• [EXTRACT]
* BEGIN *
Yay! A gold star from Teach


----------



## Ann in Arlington (Oct 27, 2008)

Well. . . .it did tip me into clicking that 'buy' button. . . . . .


----------



## William Meikle (Apr 19, 2010)

Ann in Arlington said:


> Well. . . .it did tip me into clicking that 'buy' button. . . . . .


And here's some more. I was recently asked what the attraction was about mixing crime and the supernatural in my books.

Here's what I replied:

*It's all about the struggle of the dark against the light. The time and place, and the way it plays out is in some ways secondary to that. And when you're dealing with archetypes, there's only so many to go around, and it's not surprising that the same concepts of death and betrayal, love and loss, turn up wherever, and whenever, the story is placed.
* END *
• [REQUIRED TASK A]
List the concepts that the quoted reply in the forum thread says turn up wherever and whenever the story is placed.
• [REQUIRED TASK B]
Quote the forum thread between "## William Meikle" and "in my books.", inclusive.
The data items come from a separate source, not from the forum thread.

(Data items)
* BEGIN *
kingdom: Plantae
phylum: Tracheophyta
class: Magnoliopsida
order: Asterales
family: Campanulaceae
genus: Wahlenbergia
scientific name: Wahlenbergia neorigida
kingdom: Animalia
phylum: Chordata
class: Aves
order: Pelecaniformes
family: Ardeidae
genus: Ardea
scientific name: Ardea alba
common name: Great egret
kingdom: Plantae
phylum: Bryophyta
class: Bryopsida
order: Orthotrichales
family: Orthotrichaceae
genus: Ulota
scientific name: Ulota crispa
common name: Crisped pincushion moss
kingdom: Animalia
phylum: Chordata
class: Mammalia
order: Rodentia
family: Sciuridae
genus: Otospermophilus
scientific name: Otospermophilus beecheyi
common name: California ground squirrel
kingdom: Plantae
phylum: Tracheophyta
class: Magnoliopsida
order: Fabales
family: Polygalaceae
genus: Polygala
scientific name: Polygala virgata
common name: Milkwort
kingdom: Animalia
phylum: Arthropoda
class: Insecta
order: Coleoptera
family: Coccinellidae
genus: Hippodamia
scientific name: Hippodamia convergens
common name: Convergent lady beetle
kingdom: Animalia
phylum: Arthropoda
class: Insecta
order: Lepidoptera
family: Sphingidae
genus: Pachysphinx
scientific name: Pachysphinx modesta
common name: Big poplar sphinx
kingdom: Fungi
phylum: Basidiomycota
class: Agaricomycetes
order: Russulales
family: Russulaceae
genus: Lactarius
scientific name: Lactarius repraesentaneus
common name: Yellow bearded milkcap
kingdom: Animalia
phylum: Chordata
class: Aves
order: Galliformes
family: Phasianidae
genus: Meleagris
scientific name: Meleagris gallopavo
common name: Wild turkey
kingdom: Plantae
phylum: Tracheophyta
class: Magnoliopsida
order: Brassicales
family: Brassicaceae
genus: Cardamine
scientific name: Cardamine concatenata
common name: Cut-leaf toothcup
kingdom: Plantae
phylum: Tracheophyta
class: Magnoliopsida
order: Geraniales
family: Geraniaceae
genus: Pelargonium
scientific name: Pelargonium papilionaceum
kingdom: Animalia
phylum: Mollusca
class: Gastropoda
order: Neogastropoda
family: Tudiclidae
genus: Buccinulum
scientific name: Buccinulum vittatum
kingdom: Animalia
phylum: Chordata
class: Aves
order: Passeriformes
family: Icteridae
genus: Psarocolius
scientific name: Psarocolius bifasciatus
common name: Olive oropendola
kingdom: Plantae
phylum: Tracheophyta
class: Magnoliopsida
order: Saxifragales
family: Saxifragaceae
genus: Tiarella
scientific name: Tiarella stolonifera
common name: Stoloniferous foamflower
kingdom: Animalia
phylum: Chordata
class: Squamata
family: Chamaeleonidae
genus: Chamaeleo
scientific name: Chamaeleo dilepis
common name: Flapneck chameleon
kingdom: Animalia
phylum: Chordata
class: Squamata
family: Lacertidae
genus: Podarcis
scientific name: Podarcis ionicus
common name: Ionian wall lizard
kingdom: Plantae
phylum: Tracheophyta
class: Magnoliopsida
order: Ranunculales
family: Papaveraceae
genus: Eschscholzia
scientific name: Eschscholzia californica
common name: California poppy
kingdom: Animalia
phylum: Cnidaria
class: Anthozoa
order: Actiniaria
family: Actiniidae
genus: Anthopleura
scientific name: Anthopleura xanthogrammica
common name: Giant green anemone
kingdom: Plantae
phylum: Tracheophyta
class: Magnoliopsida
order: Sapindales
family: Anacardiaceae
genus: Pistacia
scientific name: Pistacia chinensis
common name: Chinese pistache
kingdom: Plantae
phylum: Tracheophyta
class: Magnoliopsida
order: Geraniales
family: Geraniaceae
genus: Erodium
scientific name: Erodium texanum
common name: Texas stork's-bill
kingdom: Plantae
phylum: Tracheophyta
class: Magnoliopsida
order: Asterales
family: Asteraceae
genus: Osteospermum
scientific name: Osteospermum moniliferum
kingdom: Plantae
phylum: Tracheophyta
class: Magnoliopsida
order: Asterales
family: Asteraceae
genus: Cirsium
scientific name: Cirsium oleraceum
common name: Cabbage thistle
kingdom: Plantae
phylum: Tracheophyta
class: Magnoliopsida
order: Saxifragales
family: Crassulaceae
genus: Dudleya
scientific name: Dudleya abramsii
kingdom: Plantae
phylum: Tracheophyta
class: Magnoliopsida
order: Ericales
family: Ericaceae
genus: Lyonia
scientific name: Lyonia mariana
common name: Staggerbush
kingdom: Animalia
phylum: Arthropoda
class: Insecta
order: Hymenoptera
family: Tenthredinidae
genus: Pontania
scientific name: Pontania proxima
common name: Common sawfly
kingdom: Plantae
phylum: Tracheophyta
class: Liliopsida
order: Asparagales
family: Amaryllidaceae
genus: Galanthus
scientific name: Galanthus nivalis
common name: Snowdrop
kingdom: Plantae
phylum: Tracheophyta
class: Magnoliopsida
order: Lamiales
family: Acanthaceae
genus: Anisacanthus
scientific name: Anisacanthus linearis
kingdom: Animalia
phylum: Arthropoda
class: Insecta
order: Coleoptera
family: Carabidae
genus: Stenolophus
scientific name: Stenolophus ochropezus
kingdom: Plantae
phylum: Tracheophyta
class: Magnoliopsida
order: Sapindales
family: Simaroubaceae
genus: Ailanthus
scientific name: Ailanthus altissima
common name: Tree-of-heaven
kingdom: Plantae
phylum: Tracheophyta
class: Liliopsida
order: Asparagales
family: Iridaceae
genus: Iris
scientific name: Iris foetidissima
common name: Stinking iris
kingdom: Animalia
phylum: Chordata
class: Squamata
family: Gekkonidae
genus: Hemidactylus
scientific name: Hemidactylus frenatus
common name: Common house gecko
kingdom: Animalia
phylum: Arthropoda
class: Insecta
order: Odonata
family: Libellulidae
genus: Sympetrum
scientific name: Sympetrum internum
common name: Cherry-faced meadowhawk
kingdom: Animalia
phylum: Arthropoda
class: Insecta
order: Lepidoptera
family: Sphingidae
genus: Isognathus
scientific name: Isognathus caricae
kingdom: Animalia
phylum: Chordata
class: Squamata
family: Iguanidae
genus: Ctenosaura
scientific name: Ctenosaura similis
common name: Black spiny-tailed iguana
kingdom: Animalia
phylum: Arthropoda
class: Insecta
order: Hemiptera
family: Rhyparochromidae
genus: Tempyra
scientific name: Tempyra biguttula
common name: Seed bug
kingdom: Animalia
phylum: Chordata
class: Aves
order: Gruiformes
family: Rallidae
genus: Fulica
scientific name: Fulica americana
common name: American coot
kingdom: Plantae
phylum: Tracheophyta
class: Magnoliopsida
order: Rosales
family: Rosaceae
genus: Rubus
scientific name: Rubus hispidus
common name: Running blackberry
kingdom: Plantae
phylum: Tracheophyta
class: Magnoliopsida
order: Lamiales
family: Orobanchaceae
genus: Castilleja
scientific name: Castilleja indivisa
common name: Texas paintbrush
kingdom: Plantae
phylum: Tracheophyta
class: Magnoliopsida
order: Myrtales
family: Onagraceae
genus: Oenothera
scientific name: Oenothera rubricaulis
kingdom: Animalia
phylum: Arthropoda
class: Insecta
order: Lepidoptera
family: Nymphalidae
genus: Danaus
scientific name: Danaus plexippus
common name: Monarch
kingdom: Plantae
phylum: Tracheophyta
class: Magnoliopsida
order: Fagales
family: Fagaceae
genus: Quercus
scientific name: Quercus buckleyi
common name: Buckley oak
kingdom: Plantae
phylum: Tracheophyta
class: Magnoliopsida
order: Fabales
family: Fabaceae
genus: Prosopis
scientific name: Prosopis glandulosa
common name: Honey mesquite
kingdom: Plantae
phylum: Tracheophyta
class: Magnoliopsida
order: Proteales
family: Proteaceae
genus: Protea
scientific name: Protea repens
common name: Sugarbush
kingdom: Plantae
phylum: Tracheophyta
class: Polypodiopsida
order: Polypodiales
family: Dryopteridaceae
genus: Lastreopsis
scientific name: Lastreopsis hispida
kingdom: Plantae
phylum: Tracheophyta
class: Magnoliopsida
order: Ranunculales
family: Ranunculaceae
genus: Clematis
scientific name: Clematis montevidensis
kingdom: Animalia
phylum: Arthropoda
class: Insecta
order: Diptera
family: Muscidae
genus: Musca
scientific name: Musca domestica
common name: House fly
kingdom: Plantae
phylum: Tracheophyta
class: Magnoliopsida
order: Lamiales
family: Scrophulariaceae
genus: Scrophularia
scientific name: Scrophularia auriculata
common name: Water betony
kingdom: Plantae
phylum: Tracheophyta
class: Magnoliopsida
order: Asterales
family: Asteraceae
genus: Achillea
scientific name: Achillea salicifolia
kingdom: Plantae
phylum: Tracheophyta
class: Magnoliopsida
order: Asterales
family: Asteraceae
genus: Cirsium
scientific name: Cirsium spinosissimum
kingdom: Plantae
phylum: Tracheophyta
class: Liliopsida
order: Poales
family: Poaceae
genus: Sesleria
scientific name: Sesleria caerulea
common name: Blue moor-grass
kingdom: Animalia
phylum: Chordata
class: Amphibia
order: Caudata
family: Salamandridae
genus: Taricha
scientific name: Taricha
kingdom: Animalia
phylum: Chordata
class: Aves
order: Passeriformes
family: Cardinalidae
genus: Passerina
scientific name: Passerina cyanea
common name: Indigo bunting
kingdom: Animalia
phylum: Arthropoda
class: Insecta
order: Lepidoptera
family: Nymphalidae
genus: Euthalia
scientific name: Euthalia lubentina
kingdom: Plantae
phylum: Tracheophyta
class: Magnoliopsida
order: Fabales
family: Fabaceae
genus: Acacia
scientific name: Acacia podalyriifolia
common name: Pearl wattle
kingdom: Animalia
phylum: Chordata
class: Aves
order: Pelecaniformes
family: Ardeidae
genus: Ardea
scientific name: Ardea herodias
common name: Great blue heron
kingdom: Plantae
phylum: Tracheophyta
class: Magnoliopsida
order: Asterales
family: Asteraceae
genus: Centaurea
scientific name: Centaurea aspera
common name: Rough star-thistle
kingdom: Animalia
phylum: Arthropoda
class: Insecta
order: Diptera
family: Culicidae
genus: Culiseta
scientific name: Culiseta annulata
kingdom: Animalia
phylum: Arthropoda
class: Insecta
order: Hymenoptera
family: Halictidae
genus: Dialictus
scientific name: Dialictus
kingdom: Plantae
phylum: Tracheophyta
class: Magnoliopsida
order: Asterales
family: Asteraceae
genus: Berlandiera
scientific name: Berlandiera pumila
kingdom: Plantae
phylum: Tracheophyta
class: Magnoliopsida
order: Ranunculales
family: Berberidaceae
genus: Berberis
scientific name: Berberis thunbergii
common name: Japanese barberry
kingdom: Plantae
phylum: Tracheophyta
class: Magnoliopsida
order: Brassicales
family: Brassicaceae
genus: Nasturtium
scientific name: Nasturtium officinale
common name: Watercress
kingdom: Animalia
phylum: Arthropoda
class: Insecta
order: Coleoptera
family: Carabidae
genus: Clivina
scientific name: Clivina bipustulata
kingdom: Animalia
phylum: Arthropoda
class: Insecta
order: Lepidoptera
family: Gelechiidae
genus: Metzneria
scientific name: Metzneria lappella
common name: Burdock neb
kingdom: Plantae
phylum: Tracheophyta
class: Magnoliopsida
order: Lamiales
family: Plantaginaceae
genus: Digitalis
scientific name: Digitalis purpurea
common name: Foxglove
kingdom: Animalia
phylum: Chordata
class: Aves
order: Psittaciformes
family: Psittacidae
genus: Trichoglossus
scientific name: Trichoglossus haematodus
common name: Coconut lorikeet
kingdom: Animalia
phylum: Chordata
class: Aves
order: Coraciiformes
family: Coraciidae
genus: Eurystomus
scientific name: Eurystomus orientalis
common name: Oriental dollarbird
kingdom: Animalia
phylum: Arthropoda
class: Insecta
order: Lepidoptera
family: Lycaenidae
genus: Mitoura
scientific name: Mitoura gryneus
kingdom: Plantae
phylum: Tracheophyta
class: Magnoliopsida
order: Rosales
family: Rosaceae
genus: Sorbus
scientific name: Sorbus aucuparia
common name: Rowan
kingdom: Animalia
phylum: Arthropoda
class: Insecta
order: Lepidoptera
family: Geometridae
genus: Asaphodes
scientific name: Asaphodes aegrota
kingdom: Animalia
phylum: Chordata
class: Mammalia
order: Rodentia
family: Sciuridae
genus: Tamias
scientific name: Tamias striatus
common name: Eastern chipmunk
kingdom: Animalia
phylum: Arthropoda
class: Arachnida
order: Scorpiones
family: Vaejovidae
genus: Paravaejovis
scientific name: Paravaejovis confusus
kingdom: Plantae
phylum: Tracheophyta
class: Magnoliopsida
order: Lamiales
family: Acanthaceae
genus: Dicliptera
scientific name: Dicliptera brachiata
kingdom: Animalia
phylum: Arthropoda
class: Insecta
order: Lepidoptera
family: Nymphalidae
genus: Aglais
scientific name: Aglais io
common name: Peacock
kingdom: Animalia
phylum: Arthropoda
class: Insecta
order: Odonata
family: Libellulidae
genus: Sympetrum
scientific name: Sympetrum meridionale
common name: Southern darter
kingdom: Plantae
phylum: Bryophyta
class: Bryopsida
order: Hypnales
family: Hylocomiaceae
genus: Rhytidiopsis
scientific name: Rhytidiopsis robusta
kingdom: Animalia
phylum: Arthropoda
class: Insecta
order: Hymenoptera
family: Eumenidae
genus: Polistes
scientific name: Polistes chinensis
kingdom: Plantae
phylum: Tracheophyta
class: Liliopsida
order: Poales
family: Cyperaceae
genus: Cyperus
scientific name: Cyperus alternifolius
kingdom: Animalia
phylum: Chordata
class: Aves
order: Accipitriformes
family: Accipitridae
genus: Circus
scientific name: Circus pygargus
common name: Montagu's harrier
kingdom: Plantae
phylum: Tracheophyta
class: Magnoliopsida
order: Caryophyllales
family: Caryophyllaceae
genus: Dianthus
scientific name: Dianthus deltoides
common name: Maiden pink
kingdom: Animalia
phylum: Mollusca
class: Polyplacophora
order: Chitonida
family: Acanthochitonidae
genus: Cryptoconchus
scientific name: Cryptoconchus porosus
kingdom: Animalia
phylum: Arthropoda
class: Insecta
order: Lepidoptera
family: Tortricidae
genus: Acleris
* END *
• [FINISHED ANSWER A]
death, betrayal, love, loss

• [FINISHED ANSWER B]
## William Meikle (Apr 19, 2010)

Ann in Arlington said:


> Well. . . .it did tip me into clicking that 'buy' button. . . . . .


And here's some more. I was recently asked what the attraction was about mixing crime and the supernatural in my books.